* _Consignes_
1. D'après le texte sur l'opposition à la réforme des retraites, quelle part des actifs est contre le projet selon les sondages ?
2. Recopiez le passage du texte sur l'opposition à la réforme des retraites qui commence par « Certains, parmi les » et va jusqu'à « discréditer cette légitimité. », en remplaçant « tactique » par « stratégie ».
3. Poursuivez le texte sur l'opposition à la réforme des retraites à partir de l'endroit où il s'arrête.

* _Texte à lire_
Certains, parmi les plus « extrémistes » que l’on retrouve ici ou là (d’André Chassaigne « blessé » par le débordement de quelques députés LFI, à Laurent Berger dénonçant « un spectacle désolant » à l’Assemblée), ont adopté une attitude ultra-légaliste en faisant prévaloir sur toute autre considération le respect du droit positif.

Cette tactique d’opposition, axée sur l’obéissance inconditionnelle au cadre constitutionnel et aux lois en vigueur, a permis de faire fructifier une légitimité politique pour la NUPES et sociale pour l’intersyndicale. Cette légitimité est forte de l’appui des sondages, qui montrent que plus de 70 % des Français et jusqu’à 93 % des actifs sont contre le projet de réforme des retraites de Macron – Borne.

Mais pour quel résultat ? Le pouvoir macroniste n’a eu de cesse d’ignorer et de discréditer cette légitimité.

* _Documents fournis_
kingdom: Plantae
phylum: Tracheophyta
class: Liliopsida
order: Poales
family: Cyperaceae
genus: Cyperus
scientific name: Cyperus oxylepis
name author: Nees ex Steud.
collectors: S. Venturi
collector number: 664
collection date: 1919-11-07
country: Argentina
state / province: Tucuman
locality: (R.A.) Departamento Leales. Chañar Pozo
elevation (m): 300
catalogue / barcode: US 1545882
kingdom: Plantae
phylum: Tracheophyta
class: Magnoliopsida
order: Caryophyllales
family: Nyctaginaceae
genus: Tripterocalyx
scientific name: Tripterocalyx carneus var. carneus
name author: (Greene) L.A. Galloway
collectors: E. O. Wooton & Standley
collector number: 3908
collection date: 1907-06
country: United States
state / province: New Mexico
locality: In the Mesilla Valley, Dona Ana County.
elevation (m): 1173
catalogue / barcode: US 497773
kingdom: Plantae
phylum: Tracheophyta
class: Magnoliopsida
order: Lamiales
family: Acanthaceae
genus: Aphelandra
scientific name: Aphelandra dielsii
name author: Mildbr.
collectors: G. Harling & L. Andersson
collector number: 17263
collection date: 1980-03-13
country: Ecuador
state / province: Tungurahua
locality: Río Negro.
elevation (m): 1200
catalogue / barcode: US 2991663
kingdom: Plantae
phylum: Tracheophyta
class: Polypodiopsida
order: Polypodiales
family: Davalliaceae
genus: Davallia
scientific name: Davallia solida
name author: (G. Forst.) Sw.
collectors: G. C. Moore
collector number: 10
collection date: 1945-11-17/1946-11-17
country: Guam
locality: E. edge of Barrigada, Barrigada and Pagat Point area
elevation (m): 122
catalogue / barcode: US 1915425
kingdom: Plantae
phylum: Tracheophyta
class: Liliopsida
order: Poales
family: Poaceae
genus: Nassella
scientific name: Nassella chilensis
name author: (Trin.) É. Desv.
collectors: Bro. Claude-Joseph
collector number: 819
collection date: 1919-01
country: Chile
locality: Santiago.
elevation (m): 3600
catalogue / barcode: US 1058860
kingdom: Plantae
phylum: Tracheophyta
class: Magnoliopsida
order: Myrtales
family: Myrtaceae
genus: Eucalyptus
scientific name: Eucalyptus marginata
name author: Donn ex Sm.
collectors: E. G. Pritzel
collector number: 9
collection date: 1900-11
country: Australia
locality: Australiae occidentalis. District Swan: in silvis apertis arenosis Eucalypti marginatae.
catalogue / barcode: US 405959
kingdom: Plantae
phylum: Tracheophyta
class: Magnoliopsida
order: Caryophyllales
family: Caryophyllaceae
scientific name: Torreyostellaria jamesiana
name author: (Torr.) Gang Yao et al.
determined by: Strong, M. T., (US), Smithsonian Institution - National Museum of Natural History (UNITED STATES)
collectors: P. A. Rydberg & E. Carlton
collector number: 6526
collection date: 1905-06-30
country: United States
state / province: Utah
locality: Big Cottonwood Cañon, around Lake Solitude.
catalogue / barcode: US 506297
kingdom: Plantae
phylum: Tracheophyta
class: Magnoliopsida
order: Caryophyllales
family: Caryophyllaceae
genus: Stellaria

* _Réponses dans l'ordre_
1. Jusqu'à 93 % des actifs.

2.
Certains, parmi les plus « extrémistes » que l’on retrouve ici ou là (d’André Chassaigne « blessé » par le débordement de quelques députés LFI, à Laurent Berger dénonçant « un spectacle désolant » à l’Assemblée), ont adopté une attitude ultra-légaliste en faisant prévaloir sur toute autre considération le respect du droit positif.

Cette stratégie d’opposition, axée sur l’obéissance inconditionnelle au cadre constitutionnel et aux lois en vigueur, a permis de faire fructifier une légitimité politique pour la NUPES et sociale pour l’intersyndicale. Cette légitimité est forte de l’appui des sondages, qui montrent que plus de 70 % des Français et jusqu’à 93 % des actifs sont contre le projet de réforme des retraites de Macron – Borne.

Mais pour quel résultat ? Le pouvoir macroniste n’a eu de cesse d’ignorer et de discréditer cette légitimité.

3.
Emmanuel Macron préfère de son côté répéter ad nauseam que la vraie légitimité, celle des urnes, est dans son camp. Peu importe s’il a été élu avec le costume de chef des Armées dans le contexte du conflit russo-ukrainien. Peu importe s’il n’a pas voulu débattre avec les autres candidats, jouant la tactique de l’enjambement pour mieux se retrouver face à Marine Le Pen. Peu importe si la majeure partie des forces politiques a appelé à faire barrage au péril fasciste. Le président le répète, il a été élu, ce qui lui donne une onction populaire pendant 5 ans et lui permet de gouverner sans prendre en considération l’avis du peuple.

Pour faire durer sa légitimité politique, il a les règles du jeu pour lui : la constitution de la V° République et son attirail d’articles qui contournent les oppositions (47-1, 47-3…). La légitimité politique d’Emmanuel Macron est ainsi maintenue à flot en grande partie grâce au respect minutieux de la loi et de la constitution. Du moins en faisant croire à l’application stricte de ces règles, car plusieurs constitutionnalistes sont convaincus que le texte de la réforme des retraites sera retoqué – sur la forme – par les « Sages » (les maîtres du jeu ?) du Conseil Constitutionnel.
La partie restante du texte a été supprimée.